WHAT IS EXPECTED: Reproduce every line of text in the material below word for word, leaving the pictures out of your answer.

EXCERPTED DATA:
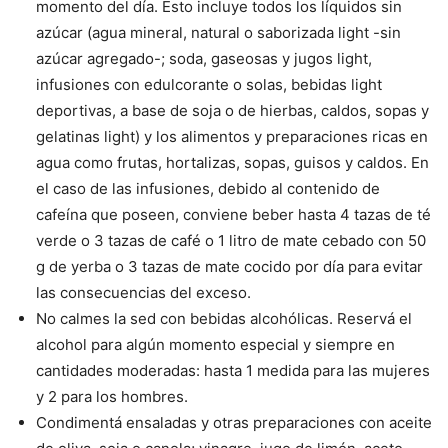
momento del día. Esto incluye todos los líquidos sin
azúcar (agua mineral, natural o saborizada light -sin
azúcar agregado-; soda, gaseosas y jugos light,
infusiones con edulcorante o solas, bebidas light
deportivas, a base de soja o de hierbas, caldos, sopas y
gelatinas light) y los alimentos y preparaciones ricas en
agua como frutas, hortalizas, sopas, guisos y caldos. En
el caso de las infusiones, debido al contenido de
cafeína que poseen, conviene beber hasta 4 tazas de té
verde o 3 tazas de café o 1 litro de mate cebado con 50
g de yerba o 3 tazas de mate cocido por día para evitar
las consecuencias del exceso.
No calmes la sed con bebidas alcohólicas. Reservá el
alcohol para algún momento especial y siempre en
cantidades moderadas: hasta 1 medida para las mujeres
y 2 para los hombres.
Condimentá ensaladas y otras preparaciones con aceite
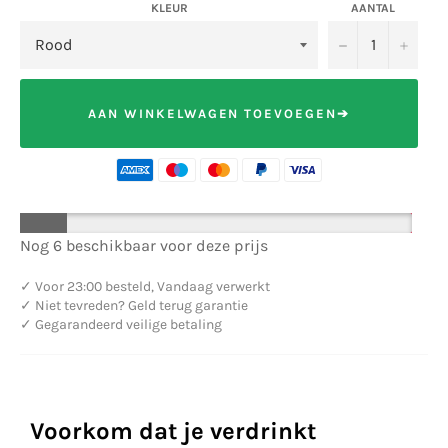
KLEUR
AANTAL
−
+
AAN WINKELWAGEN TOEVOEGEN➔
Nog 6 beschikbaar voor deze prijs
✓
Voor 23:00 besteld, Vandaag verwerkt
✓
Niet tevreden? Geld terug garantie
✓
Gegarandeerd veilige betaling
Voorkom dat je verdrinkt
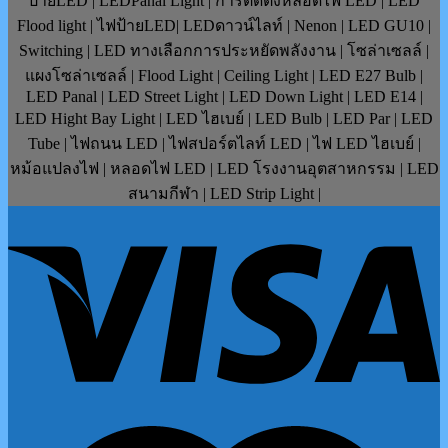
ป้ายLED | LEDPanal Light | การติดตั้งหลอดไฟ LED | LED
Flood light | ไฟป้ายLED| LEDดาวน์ไลท์ | Nenon | LED GU10 |
Switching | LED ทางเลือกการประหยัดพลังงาน | โซล่าเซลล์ |
แผงโซล่าเซลล์ | Flood Light | Ceiling Light | LED E27 Bulb |
LED Panal | LED Street Light | LED Down Light | LED E14 |
LED Hight Bay Light | LED ไฮเบย์ | LED Bulb | LED Par | LED
Tube | ไฟถนน LED | ไฟสปอร์ตไลท์ LED | ไฟ LED ไฮเบย์ |
หม้อแปลงไฟ | หลอดไฟ LED | LED โรงงานอุตสาหกรรม | LED
สนามกีฬา | LED Strip Light |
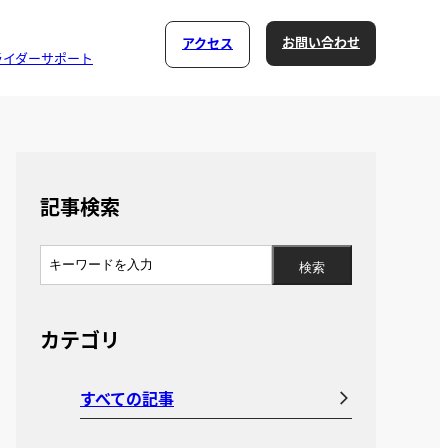
お問い合わせ
アクセス
ライダーサポート
記事検索
カテゴリ
すべての記事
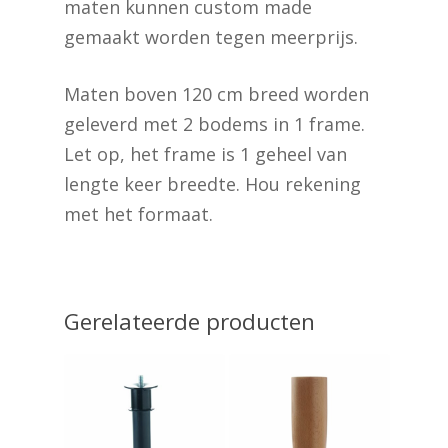
maten kunnen custom made
gemaakt worden tegen meerprijs.
Maten boven 120 cm breed worden
geleverd met 2 bodems in 1 frame.
Let op, het frame is 1 geheel van
lengte keer breedte. Hou rekening
met het formaat.
Geen producten in de
winkelwagen.
Gerelateerde producten
Go To Shop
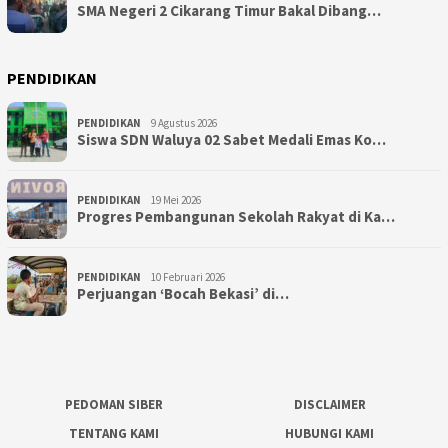
SMA Negeri 2 Cikarang Timur Bakal Dibang…
PENDIDIKAN
PENDIDIKAN
9 Agustus 2026
Siswa SDN Waluya 02 Sabet Medali Emas Ko…
PENDIDIKAN
19 Mei 2026
Progres Pembangunan Sekolah Rakyat di Ka…
PENDIDIKAN
10 Februari 2026
Perjuangan ‘Bocah Bekasi’ di…
PEDOMAN SIBER
DISCLAIMER
TENTANG KAMI
HUBUNGI KAMI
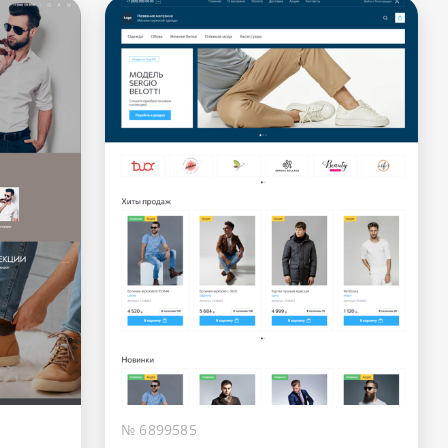
№ 6899585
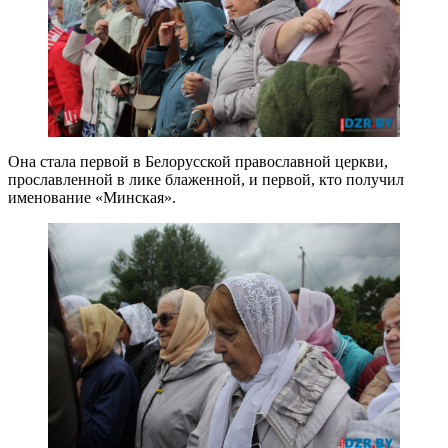
Она стала первой в Белорусской православной церкви,
прославленной в лике блаженной, и первой, кто получил
именование «Минская».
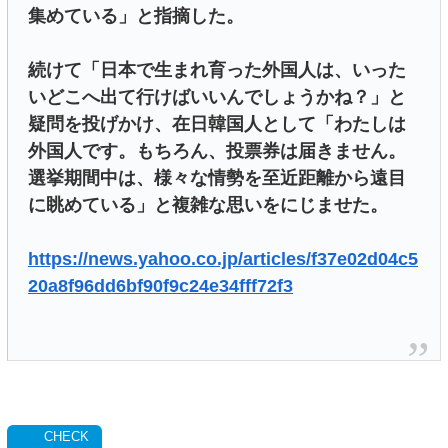
集めている」と指摘した。
続けて「日本で生まれ育った外国人は、いった
いどこへ出て行けばいいんでしょうかね？」と
疑問を投げかけ、在日韓国人として「わたしは
外国人です。もちろん、投票券は届きません。
選挙期間中は、様々な情勢を至近距離から遠目
に眺めている」と複雑な思いをにじませた。
https://news.yahoo.co.jp/articles/f37e02d04c5
20a8f96dd6bf90f9c24e34fff72f3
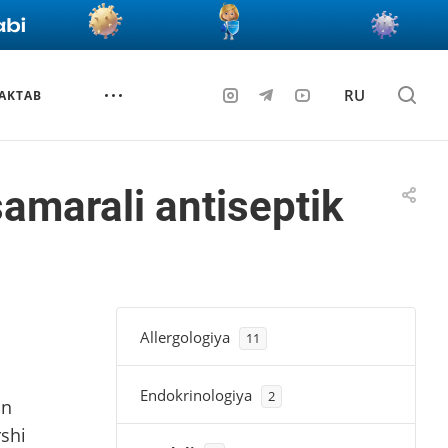
RU
AKTAB
amarali antiseptik
Allergologiya
11
Endokrinologiya
2
in
rshi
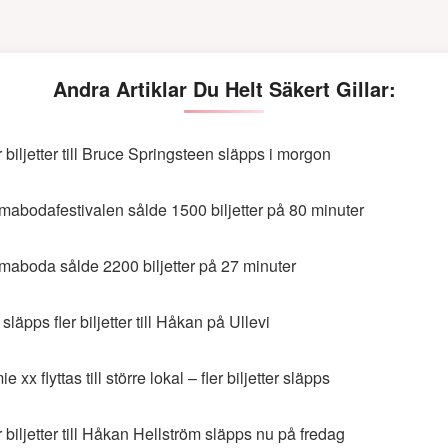
Andra Artiklar Du Helt Säkert Gillar:
r biljetter till Bruce Springsteen släpps i morgon
abodafestivalen sålde 1500 biljetter på 80 minuter
aboda sålde 2200 biljetter på 27 minuter
släpps fler biljetter till Håkan på Ullevi
e xx flyttas till större lokal – fler biljetter släpps
r biljetter till Håkan Hellström släpps nu på fredag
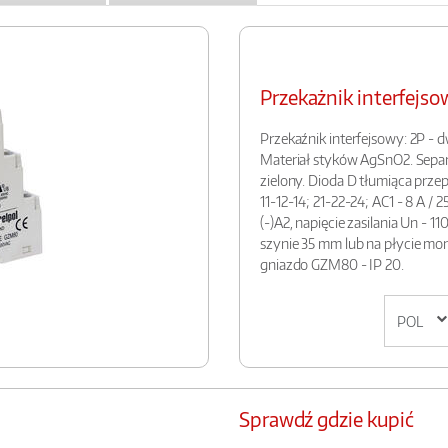
Przekażnik interfej
Przekaźnik interfejsowy: 2P - 
Materiał styków AgSnO2. Separ
zielony. Dioda D tłumiąca przepi
11-12-14; 21-22-24; AC1 - 8 A / 25
(-)A2, napięcie zasilania Un - 
szynie 35 mm lub na płycie m
gniazdo GZM80 - IP 20.
Sprawdź gdzie kupić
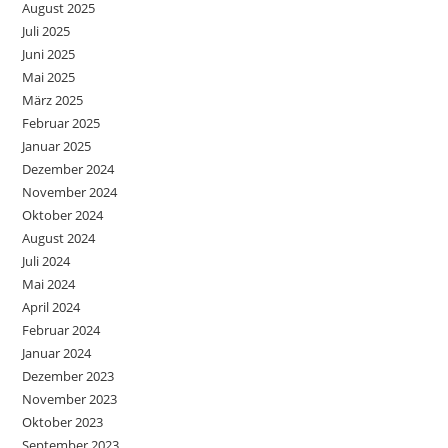
August 2025
Juli 2025
Juni 2025
Mai 2025
März 2025
Februar 2025
Januar 2025
Dezember 2024
November 2024
Oktober 2024
August 2024
Juli 2024
Mai 2024
April 2024
Februar 2024
Januar 2024
Dezember 2023
November 2023
Oktober 2023
September 2023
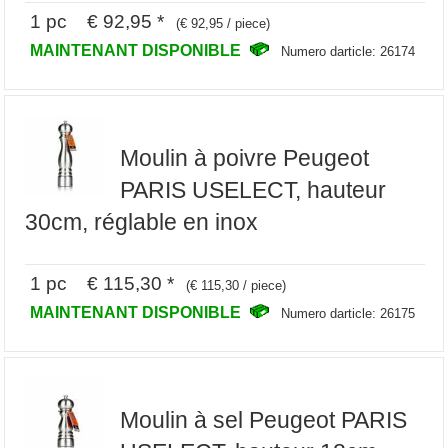
1 pc € 92,95 *
(€ 92,95 / piece)
MAINTENANT DISPONIBLE
Numero darticle: 26174
Moulin à poivre Peugeot
PARIS USELECT, hauteur
30cm, réglable en inox
1 pc € 115,30 *
(€ 115,30 / piece)
MAINTENANT DISPONIBLE
Numero darticle: 26175
Moulin à sel Peugeot PARIS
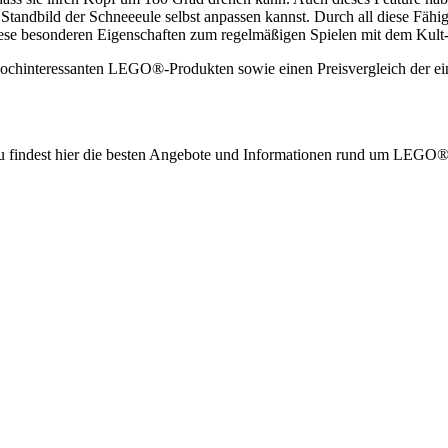
 Standbild der Schneeeule selbst anpassen kannst. Durch all diese F
se besonderen Eigenschaften zum regelmäßigen Spielen mit dem Kult-Ti
hochinteressanten LEGO®-Produkten sowie einen Preisvergleich der ei
g. Du findest hier die besten Angebote und Informationen rund um LE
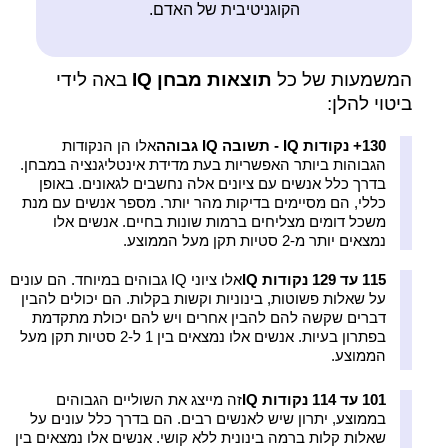
הקוגניטיבית של האדם.
המשמעות של כל
תוצאות מבחן IQ
באה לידי
ביטוי להלן:
130+ נקודות IQ - תשובה IQ גבוהה
אלו הן הנקודות
הגבוהות ביותר האפשריות בעת מדידת אינטליגנציה במבחן.
בדרך כלל אנשים עם ציונים אלה נחשבים לגאונים. באופן
כללי, הם מסיימים בדיקות מהר יותר. מספר אנשים עם מנת
משכל דומים מצליחים ברמות שונות בחיים. אנשים אלו
נמצאים יותר מ-2 סטיות תקן מעל הממוצע.
115 עד 129 נקודות IQ
אלו ציוני IQ גבוהים במיוחד. הם עונים
על שאלות פשוטות, בינוניות וקשות בקלות. הם יכולים להבין
דברים שקשה להם להבין אחרים ויש להם יכולת מתקדמת
בפתרון בעיות. אנשים אלו נמצאים בין 1 ל-2 סטיות תקן מעל
הממוצע.
101 עד 114 נקודות IQ
זה מייצג את השוליים הגבוהים
בממוצע, יתרון שיש לאנשים רבים. הם בדרך כלל עונים על
שאלות קלות ברמה בינונית ללא קושי. אנשים אלו נמצאים בין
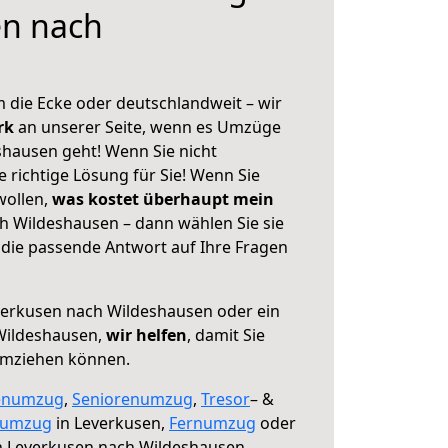
en nach
 die Ecke oder deutschlandweit – wir
erk
an unserer Seite, wenn es Umzüge
hausen geht! Wenn Sie nicht
e richtige Lösung für Sie! Wenn Sie
wollen,
was kostet überhaupt mein
 Wildeshausen – dann wählen Sie sie
die passende Antwort auf Ihre Fragen
erkusen nach Wildeshausen oder ein
Wildeshausen,
wir helfen
, damit Sie
umziehen können.
enumzug
,
Seniorenumzug
,
Tresor
– &
numzug
in Leverkusen,
Fernumzug
oder
 Leverkusen nach Wildeshausen.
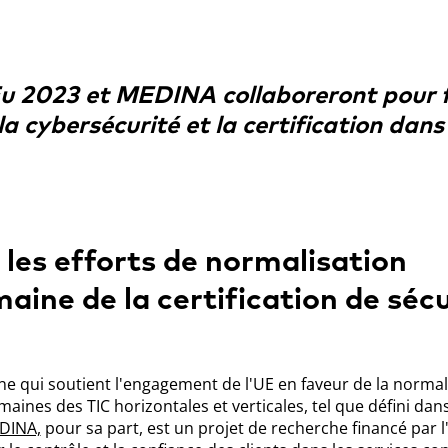
.Eu 2023 et MEDINA collaboreront pour f
la cybersécurité et la certification dans 
es efforts de normalisation
aine de la certification de sécu
ne qui soutient l'engagement de l'UE en faveur de la normal
maines des TIC horizontales et verticales, tel que défini dans
DINA,
pour sa part, est un projet de recherche financé par l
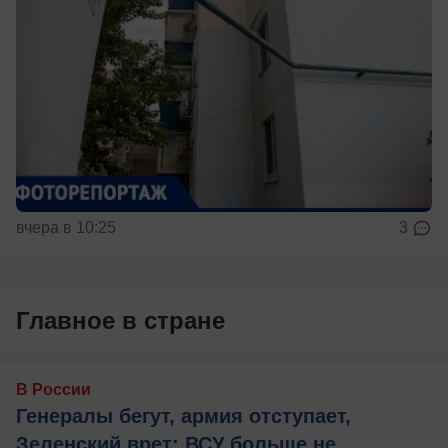
вчера в 10:25
3
Главное в стране
В России
Генералы бегут, армия отступает,
Зеленский врет: ВСУ больше не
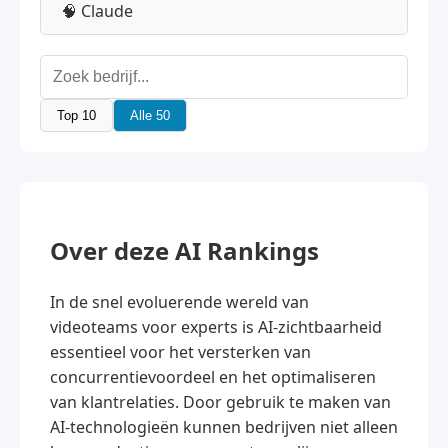
🧠 Claude
Top 10
Alle 50
Over deze AI Rankings
In de snel evoluerende wereld van
videoteams voor experts is AI-zichtbaarheid
essentieel voor het versterken van
concurrentievoordeel en het optimaliseren
van klantrelaties. Door gebruik te maken van
AI-technologieën kunnen bedrijven niet alleen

SOLUTION TO THE PROBLEM:
momento del día. Esto incluye todos los líquidos sin
azúcar (agua mineral, natural o saborizada light -sin
azúcar agregado-; soda, gaseosas y jugos light,
infusiones con edulcorante o solas, bebidas light
deportivas, a base de soja o de hierbas, caldos, sopas y
gelatinas light) y los alimentos y preparaciones ricas en
agua como frutas, hortalizas, sopas, guisos y caldos. En
el caso de las infusiones, debido al contenido de
cafeína que poseen, conviene beber hasta 4 tazas de té
verde o 3 tazas de café o 1 litro de mate cebado con 50
g de yerba o 3 tazas de mate cocido por día para evitar
las consecuencias del exceso.
No calmes la sed con bebidas alcohólicas. Reservá el
alcohol para algún momento especial y siempre en
cantidades moderadas: hasta 1 medida para las mujeres
y 2 para los hombres.
Condimentá ensaladas y otras preparaciones con aceite
KLEUR
AANTAL
−
+
AAN WINKELWAGEN TOEVOEGEN➔
Nog 6 beschikbaar voor deze prijs
✓
Voor 23:00 besteld, Vandaag verwerkt
✓
Niet tevreden? Geld terug garantie
✓
Gegarandeerd veilige betaling
Voorkom dat je verdrinkt
ป้ายLED | LEDPanal Light | การติดตั้งหลอดไฟ LED | LED
Flood light | ไฟป้ายLED| LEDดาวน์ไลท์ | Nenon | LED GU10 |
Switching | LED ทางเลือกการประหยัดพลังงาน | โซล่าเซลล์ |
แผงโซล่าเซลล์ | Flood Light | Ceiling Light | LED E27 Bulb |
LED Panal | LED Street Light | LED Down Light | LED E14 |
LED Hight Bay Light | LED ไฮเบย์ | LED Bulb | LED Par | LED
Tube | ไฟถนน LED | ไฟสปอร์ตไลท์ LED | ไฟ LED ไฮเบย์ |
หม้อแปลงไฟ | หลอดไฟ LED | LED โรงงานอุตสาหกรรม | LED
สนามกีฬา | LED Strip Light |
お問い合わせ
アクセス
ライダーサポート
記事検索
カテゴリ
すべての記事
maten kunnen custom made
gemaakt worden tegen meerprijs.
Maten boven 120 cm breed worden
geleverd met 2 bodems in 1 frame.
Let op, het frame is 1 geheel van
lengte keer breedte. Hou rekening
met het formaat.
Geen producten in de
winkelwagen.
Gerelateerde producten
Go To Shop
SMA Negeri 2 Cikarang Timur Bakal Dibang…
PENDIDIKAN
PENDIDIKAN
9 Agustus 2026
Siswa SDN Waluya 02 Sabet Medali Emas Ko…
PENDIDIKAN
19 Mei 2026
Progres Pembangunan Sekolah Rakyat di Ka…
PENDIDIKAN
10 Februari 2026
Perjuangan ‘Bocah Bekasi’ di…
PEDOMAN SIBER
DISCLAIMER
TENTANG KAMI
HUBUNGI KAMI
№ 6899585
Она стала первой в Белорусской православной церкви,
прославленной в лике блаженной, и первой, кто получил
именование «Минская».
集めている」と指摘した。
続けて「日本で生まれ育った外国人は、いった
いどこへ出て行けばいいんでしょうかね？」と
疑問を投げかけ、在日韓国人として「わたしは
外国人です。もちろん、投票券は届きません。
選挙期間中は、様々な情勢を至近距離から遠目
に眺めている」と複雑な思いをにじませた。
https://news.yahoo.co.jp/articles/f37e02d04c5
20a8f96dd6bf90f9c24e34fff72f3
RU
AKTAB
amarali antiseptik
Allergologiya
11
Endokrinologiya
2
in
rshi
Andra Artiklar Du Helt Säkert Gillar:
r biljetter till Bruce Springsteen släpps i morgon
abodafestivalen sålde 1500 biljetter på 80 minuter
aboda sålde 2200 biljetter på 27 minuter
släpps fler biljetter till Håkan på Ullevi
e xx flyttas till större lokal – fler biljetter släpps
r biljetter till Håkan Hellström släpps nu på fredag
Przekażnik interfej
Przekaźnik interfejsowy: 2P - 
Materiał styków AgSnO2. Separ
zielony. Dioda D tłumiąca przepi
11-12-14; 21-22-24; AC1 - 8 A / 25
(-)A2, napięcie zasilania Un - 
szynie 35 mm lub na płycie m
gniazdo GZM80 - IP 20.
Sprawdź gdzie kupić
August 2025
Juli 2025
Juni 2025
Mai 2025
März 2025
Februar 2025
Januar 2025
Dezember 2024
November 2024
Oktober 2024
August 2024
Juli 2024
Mai 2024
April 2024
Februar 2024
Januar 2024
Dezember 2023
November 2023
Oktober 2023
September 2023
1 pc € 92,95 *
(€ 92,95 / piece)
MAINTENANT DISPONIBLE
Numero darticle: 26174
Moulin à poivre Peugeot
PARIS USELECT, hauteur
30cm, réglable en inox
1 pc € 115,30 *
(€ 115,30 / piece)
MAINTENANT DISPONIBLE
Numero darticle: 26175
Moulin à sel Peugeot PARIS
 Standbild der Schneeeule selbst anpassen kannst. Durch all diese F
se besonderen Eigenschaften zum regelmäßigen Spielen mit dem Kult-Ti
hochinteressanten LEGO®-Produkten sowie einen Preisvergleich der ei
g. Du findest hier die besten Angebote und Informationen rund um LE
הקוגניטיבית של האדם.
המשמעות של כל
תוצאות מבחן IQ
באה לידי
ביטוי להלן:
130+ נקודות IQ - תשובה IQ גבוהה
אלו הן הנקודות
הגבוהות ביותר האפשריות בעת מדידת אינטליגנציה במבחן.
בדרך כלל אנשים עם ציונים אלה נחשבים לגאונים. באופן
כללי, הם מסיימים בדיקות מהר יותר. מספר אנשים עם מנת
משכל דומים מצליחים ברמות שונות בחיים. אנשים אלו
נמצאים יותר מ-2 סטיות תקן מעל הממוצע.
115 עד 129 נקודות IQ
אלו ציוני IQ גבוהים במיוחד. הם עונים
על שאלות פשוטות, בינוניות וקשות בקלות. הם יכולים להבין
דברים שקשה להם להבין אחרים ויש להם יכולת מתקדמת
בפתרון בעיות. אנשים אלו נמצאים בין 1 ל-2 סטיות תקן מעל
הממוצע.
101 עד 114 נקודות IQ
זה מייצג את השוליים הגבוהים
בממוצע, יתרון שיש לאנשים רבים. הם בדרך כלל עונים על
שאלות קלות ברמה בינונית ללא קושי. אנשים אלו נמצאים בין
en nach
 die Ecke oder deutschlandweit – wir
erk
an unserer Seite, wenn es Umzüge
hausen geht! Wenn Sie nicht
e richtige Lösung für Sie! Wenn Sie
wollen,
was kostet überhaupt mein
 Wildeshausen – dann wählen Sie sie
die passende Antwort auf Ihre Fragen
erkusen nach Wildeshausen oder ein
Wildeshausen,
wir helfen
, damit Sie
umziehen können.
enumzug
,
Seniorenumzug
,
Tresor
– &
numzug
in Leverkusen,
Fernumzug
oder
 Leverkusen nach Wildeshausen.
.Eu 2023 et MEDINA collaboreront pour f
la cybersécurité et la certification dans 
es efforts de normalisation
aine de la certification de sécu
ne qui soutient l'engagement de l'UE en faveur de la normal
maines des TIC horizontales et verticales, tel que défini dans
DINA,
pour sa part, est un projet de recherche financé par l
вчера в 10:25
3
Главное в стране
В России
Генералы бегут, армия отступает,
Зеленский врет: ВСУ больше не
🧠 Claude
Top 10
Alle 50
Over deze AI Rankings
In de snel evoluerende wereld van
videoteams voor experts is AI-zichtbaarheid
essentieel voor het versterken van
concurrentievoordeel en het optimaliseren
van klantrelaties. Door gebruik te maken van
AI-technologieën kunnen bedrijven niet alleen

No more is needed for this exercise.